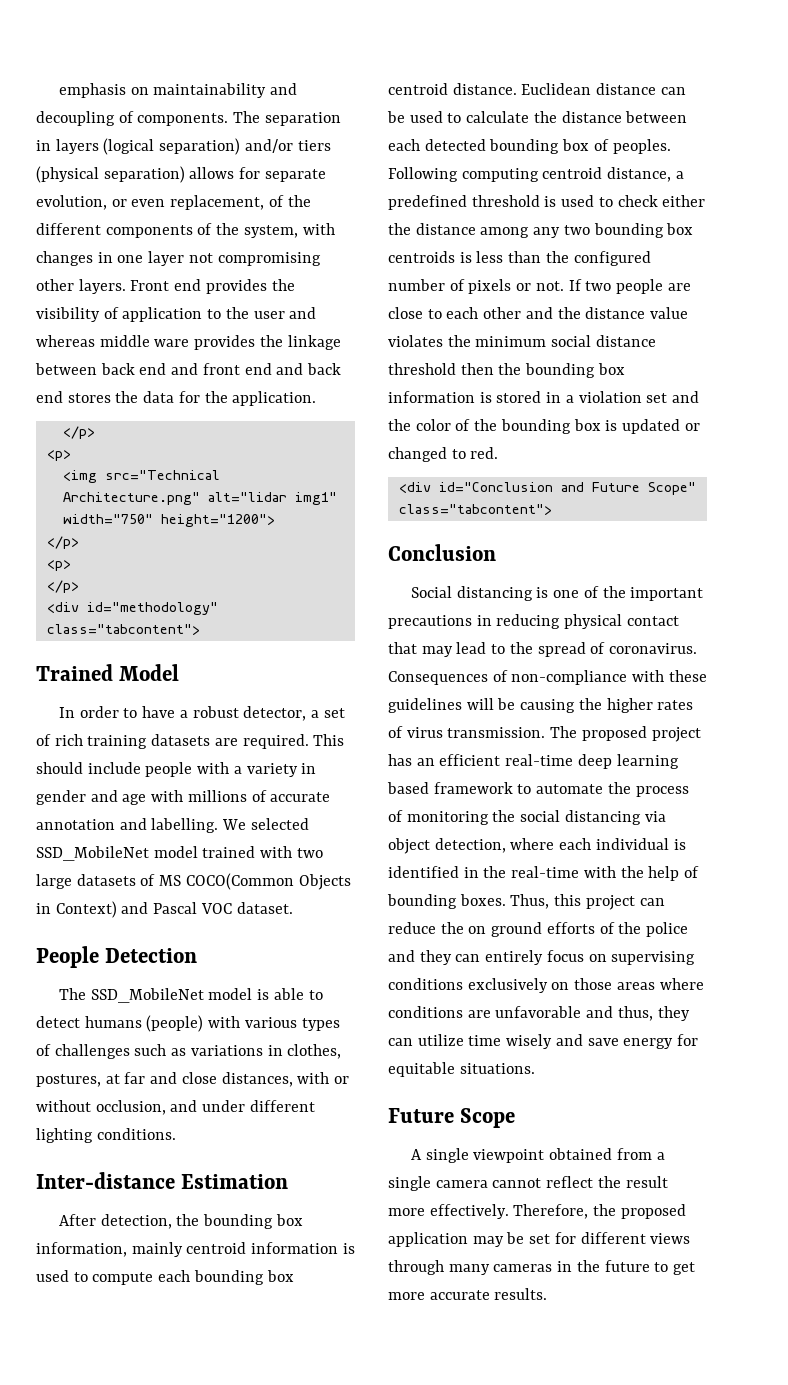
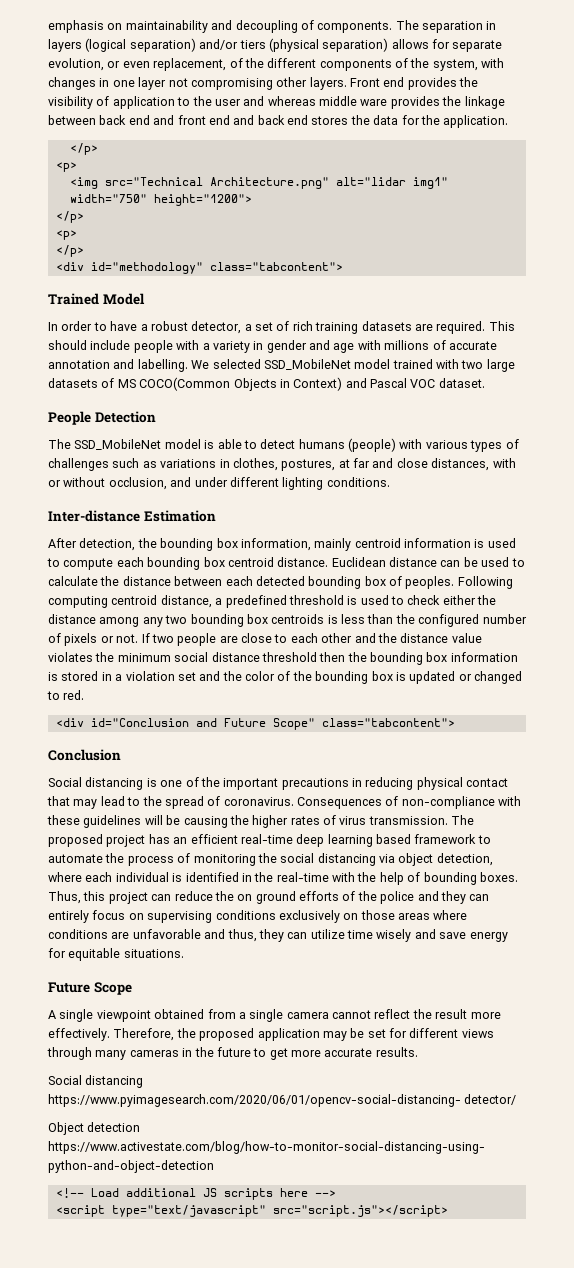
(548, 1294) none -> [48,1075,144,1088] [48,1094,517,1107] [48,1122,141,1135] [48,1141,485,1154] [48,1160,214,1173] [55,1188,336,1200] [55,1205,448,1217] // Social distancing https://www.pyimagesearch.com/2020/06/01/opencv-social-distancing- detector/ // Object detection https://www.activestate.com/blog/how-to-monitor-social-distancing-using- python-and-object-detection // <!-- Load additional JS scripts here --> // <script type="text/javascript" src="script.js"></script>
··········
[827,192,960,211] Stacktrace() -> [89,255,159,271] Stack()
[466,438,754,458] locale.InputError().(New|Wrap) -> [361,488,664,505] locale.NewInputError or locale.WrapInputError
··········
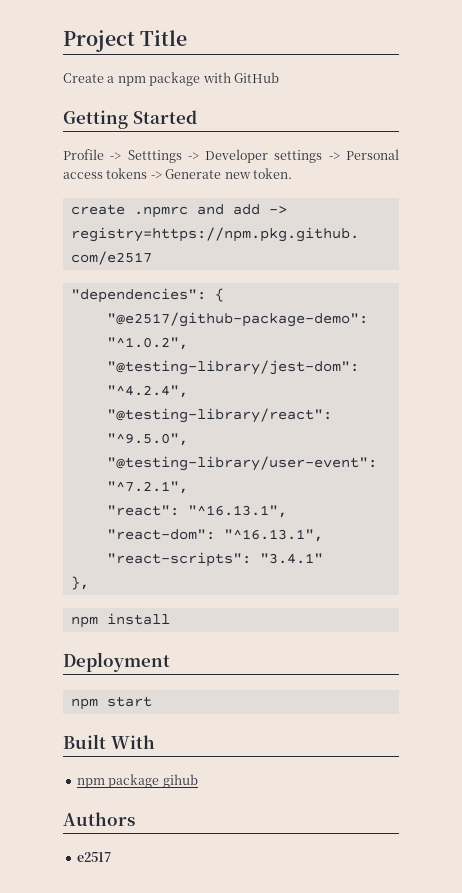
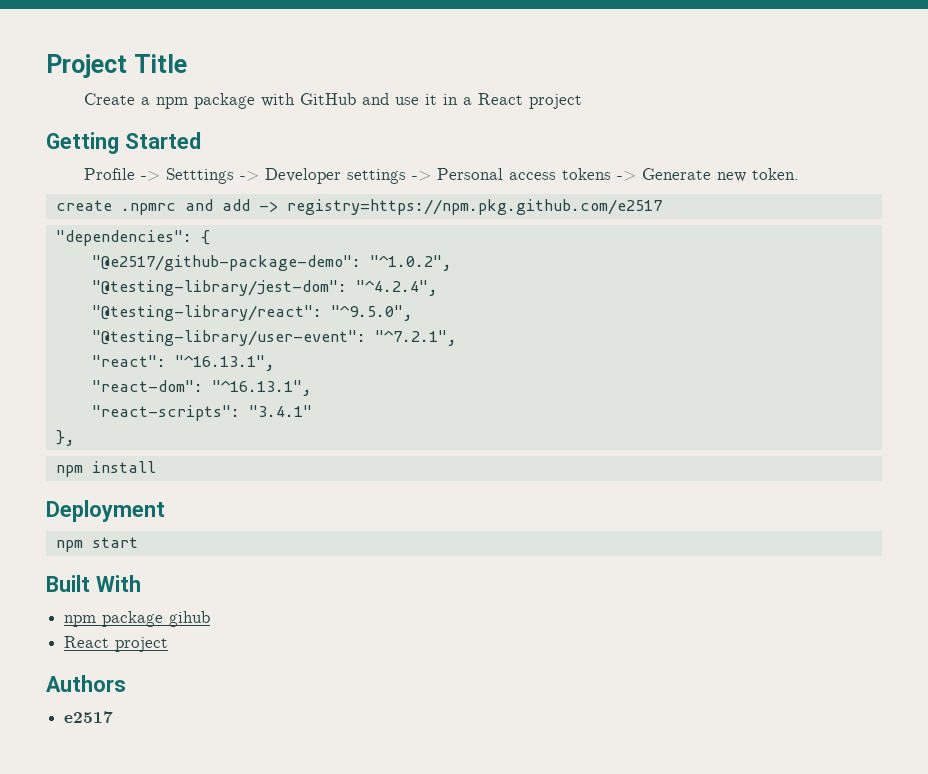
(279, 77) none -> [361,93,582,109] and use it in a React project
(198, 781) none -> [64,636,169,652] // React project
··········
- Required action
Take the lines above from the one containing "(279, 77) none" to the one containing "(198, 781) none" and retype them exactly, both ends included, with nothing added.

- Your solution
(279, 77) none -> [361,93,582,109] and use it in a React project
(198, 781) none -> [64,636,169,652] // React project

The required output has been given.